◆ Records shown:
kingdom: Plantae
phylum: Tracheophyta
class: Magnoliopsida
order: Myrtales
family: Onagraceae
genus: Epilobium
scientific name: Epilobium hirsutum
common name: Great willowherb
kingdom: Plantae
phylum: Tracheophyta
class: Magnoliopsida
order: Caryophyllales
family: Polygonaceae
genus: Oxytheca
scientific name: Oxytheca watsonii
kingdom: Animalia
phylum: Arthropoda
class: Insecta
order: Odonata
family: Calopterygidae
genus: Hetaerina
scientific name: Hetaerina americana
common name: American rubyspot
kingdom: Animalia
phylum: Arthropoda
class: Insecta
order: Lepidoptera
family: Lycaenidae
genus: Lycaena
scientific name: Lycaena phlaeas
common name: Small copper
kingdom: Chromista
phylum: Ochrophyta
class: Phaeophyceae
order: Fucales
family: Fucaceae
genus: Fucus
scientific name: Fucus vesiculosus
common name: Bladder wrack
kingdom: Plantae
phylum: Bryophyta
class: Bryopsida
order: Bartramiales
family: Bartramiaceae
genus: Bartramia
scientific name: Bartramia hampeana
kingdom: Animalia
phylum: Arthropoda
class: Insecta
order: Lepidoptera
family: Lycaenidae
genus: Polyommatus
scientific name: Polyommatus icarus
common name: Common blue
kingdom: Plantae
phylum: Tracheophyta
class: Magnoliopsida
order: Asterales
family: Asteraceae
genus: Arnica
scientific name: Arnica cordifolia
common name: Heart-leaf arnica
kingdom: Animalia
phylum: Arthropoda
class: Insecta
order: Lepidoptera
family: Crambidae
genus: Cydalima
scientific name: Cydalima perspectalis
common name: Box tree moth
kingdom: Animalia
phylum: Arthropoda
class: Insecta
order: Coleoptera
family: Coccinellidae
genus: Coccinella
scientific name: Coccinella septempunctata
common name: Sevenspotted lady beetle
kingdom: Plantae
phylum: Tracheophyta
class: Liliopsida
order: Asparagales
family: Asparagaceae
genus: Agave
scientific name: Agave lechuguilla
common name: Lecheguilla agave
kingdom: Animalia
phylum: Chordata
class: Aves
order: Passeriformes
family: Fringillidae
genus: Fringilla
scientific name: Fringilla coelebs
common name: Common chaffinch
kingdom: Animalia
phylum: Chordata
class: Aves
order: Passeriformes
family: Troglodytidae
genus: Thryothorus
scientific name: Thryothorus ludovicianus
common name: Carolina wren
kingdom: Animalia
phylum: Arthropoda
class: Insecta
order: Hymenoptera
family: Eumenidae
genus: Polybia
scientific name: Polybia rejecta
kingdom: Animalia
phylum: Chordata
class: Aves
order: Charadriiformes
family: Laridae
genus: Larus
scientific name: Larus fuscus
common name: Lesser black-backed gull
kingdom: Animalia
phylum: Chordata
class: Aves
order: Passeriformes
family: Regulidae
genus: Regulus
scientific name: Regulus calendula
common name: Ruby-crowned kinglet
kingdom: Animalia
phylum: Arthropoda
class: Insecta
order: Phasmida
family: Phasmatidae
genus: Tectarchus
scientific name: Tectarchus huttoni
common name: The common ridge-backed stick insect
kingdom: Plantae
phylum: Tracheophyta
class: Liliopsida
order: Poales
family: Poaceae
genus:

◆ Written exercise: Reproduce every line of the items above word for word, from the first line through the last.

◆ Answer for this exercise:
kingdom: Plantae
phylum: Tracheophyta
class: Magnoliopsida
order: Myrtales
family: Onagraceae
genus: Epilobium
scientific name: Epilobium hirsutum
common name: Great willowherb
kingdom: Plantae
phylum: Tracheophyta
class: Magnoliopsida
order: Caryophyllales
family: Polygonaceae
genus: Oxytheca
scientific name: Oxytheca watsonii
kingdom: Animalia
phylum: Arthropoda
class: Insecta
order: Odonata
family: Calopterygidae
genus: Hetaerina
scientific name: Hetaerina americana
common name: American rubyspot
kingdom: Animalia
phylum: Arthropoda
class: Insecta
order: Lepidoptera
family: Lycaenidae
genus: Lycaena
scientific name: Lycaena phlaeas
common name: Small copper
kingdom: Chromista
phylum: Ochrophyta
class: Phaeophyceae
order: Fucales
family: Fucaceae
genus: Fucus
scientific name: Fucus vesiculosus
common name: Bladder wrack
kingdom: Plantae
phylum: Bryophyta
class: Bryopsida
order: Bartramiales
family: Bartramiaceae
genus: Bartramia
scientific name: Bartramia hampeana
kingdom: Animalia
phylum: Arthropoda
class: Insecta
order: Lepidoptera
family: Lycaenidae
genus: Polyommatus
scientific name: Polyommatus icarus
common name: Common blue
kingdom: Plantae
phylum: Tracheophyta
class: Magnoliopsida
order: Asterales
family: Asteraceae
genus: Arnica
scientific name: Arnica cordifolia
common name: Heart-leaf arnica
kingdom: Animalia
phylum: Arthropoda
class: Insecta
order: Lepidoptera
family: Crambidae
genus: Cydalima
scientific name: Cydalima perspectalis
common name: Box tree moth
kingdom: Animalia
phylum: Arthropoda
class: Insecta
order: Coleoptera
family: Coccinellidae
genus: Coccinella
scientific name: Coccinella septempunctata
common name: Sevenspotted lady beetle
kingdom: Plantae
phylum: Tracheophyta
class: Liliopsida
order: Asparagales
family: Asparagaceae
genus: Agave
scientific name: Agave lechuguilla
common name: Lecheguilla agave
kingdom: Animalia
phylum: Chordata
class: Aves
order: Passeriformes
family: Fringillidae
genus: Fringilla
scientific name: Fringilla coelebs
common name: Common chaffinch
kingdom: Animalia
phylum: Chordata
class: Aves
order: Passeriformes
family: Troglodytidae
genus: Thryothorus
scientific name: Thryothorus ludovicianus
common name: Carolina wren
kingdom: Animalia
phylum: Arthropoda
class: Insecta
order: Hymenoptera
family: Eumenidae
genus: Polybia
scientific name: Polybia rejecta
kingdom: Animalia
phylum: Chordata
class: Aves
order: Charadriiformes
family: Laridae
genus: Larus
scientific name: Larus fuscus
common name: Lesser black-backed gull
kingdom: Animalia
phylum: Chordata
class: Aves
order: Passeriformes
family: Regulidae
genus: Regulus
scientific name: Regulus calendula
common name: Ruby-crowned kinglet
kingdom: Animalia
phylum: Arthropoda
class: Insecta
order: Phasmida
family: Phasmatidae
genus: Tectarchus
scientific name: Tectarchus huttoni
common name: The common ridge-backed stick insect
kingdom: Plantae
phylum: Tracheophyta
class: Liliopsida
order: Poales
family: Poaceae
genus:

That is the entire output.